Using the listing below, retype exactly the lines starting at the one with "Terms of Service" and ending at the one with "Niszczarki do papieru", and include both.

[Start of section]

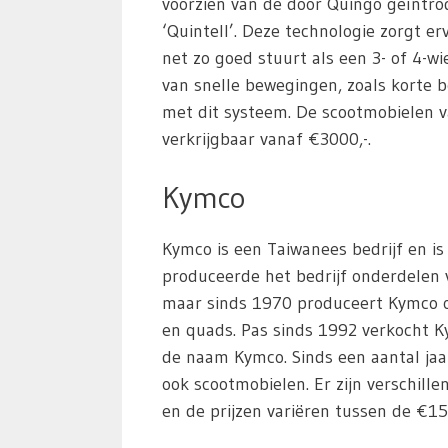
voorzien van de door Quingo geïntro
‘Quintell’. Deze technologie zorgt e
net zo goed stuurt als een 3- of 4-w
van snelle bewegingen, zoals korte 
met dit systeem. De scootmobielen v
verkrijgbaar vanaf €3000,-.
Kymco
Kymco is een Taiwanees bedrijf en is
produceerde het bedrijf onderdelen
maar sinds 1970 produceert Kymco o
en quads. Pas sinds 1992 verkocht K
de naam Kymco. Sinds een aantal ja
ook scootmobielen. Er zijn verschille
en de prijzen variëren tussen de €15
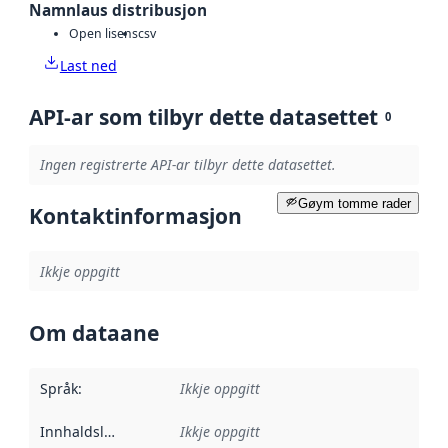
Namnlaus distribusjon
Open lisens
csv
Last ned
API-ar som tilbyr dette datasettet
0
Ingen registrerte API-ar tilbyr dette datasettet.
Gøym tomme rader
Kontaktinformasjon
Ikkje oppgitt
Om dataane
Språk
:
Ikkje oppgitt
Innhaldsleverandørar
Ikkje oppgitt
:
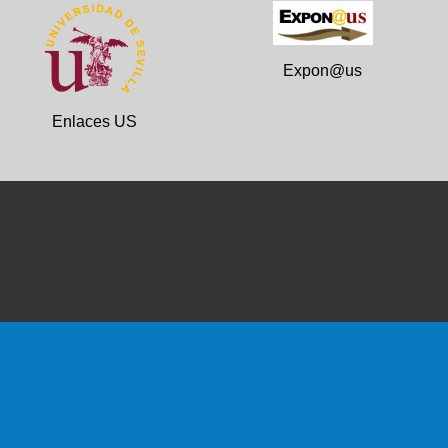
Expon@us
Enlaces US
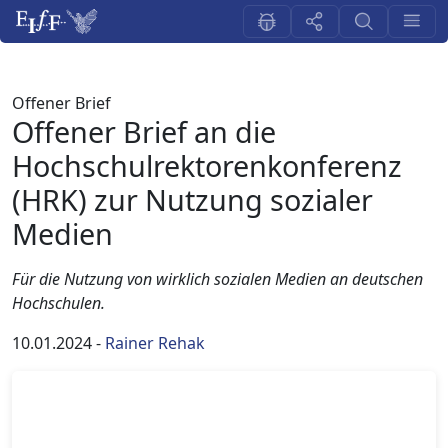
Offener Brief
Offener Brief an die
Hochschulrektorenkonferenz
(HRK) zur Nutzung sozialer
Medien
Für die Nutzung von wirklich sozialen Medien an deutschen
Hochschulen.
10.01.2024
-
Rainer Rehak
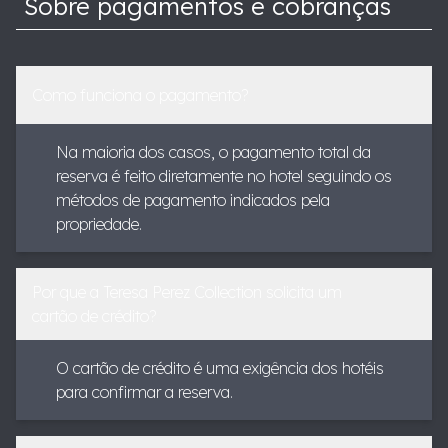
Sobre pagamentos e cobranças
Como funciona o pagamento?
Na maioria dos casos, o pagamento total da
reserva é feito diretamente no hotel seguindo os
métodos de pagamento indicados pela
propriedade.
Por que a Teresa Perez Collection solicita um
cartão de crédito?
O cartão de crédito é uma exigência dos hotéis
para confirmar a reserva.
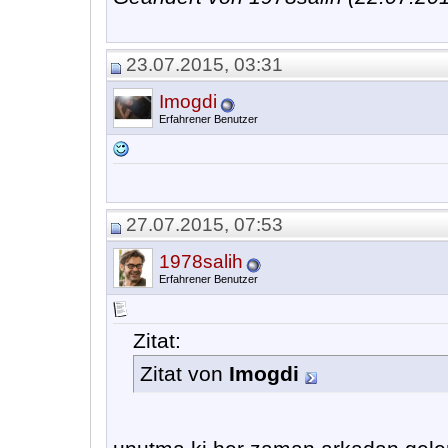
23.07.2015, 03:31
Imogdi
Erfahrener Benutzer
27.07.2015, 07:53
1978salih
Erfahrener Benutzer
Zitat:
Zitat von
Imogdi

[End of section]
[Start of section]

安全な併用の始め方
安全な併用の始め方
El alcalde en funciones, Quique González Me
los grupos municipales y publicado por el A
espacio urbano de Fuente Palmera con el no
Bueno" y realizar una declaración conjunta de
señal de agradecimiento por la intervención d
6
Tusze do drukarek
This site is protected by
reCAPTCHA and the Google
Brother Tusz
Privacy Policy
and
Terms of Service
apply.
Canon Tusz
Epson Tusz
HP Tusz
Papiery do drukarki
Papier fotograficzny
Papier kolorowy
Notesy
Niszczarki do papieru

[End of section]

Answer box -
Terms of Service
apply.
Canon Tusz
Epson Tusz
HP Tusz
Papiery do drukarki
Papier fotograficzny
Papier kolorowy
Notesy
Niszczarki do papieru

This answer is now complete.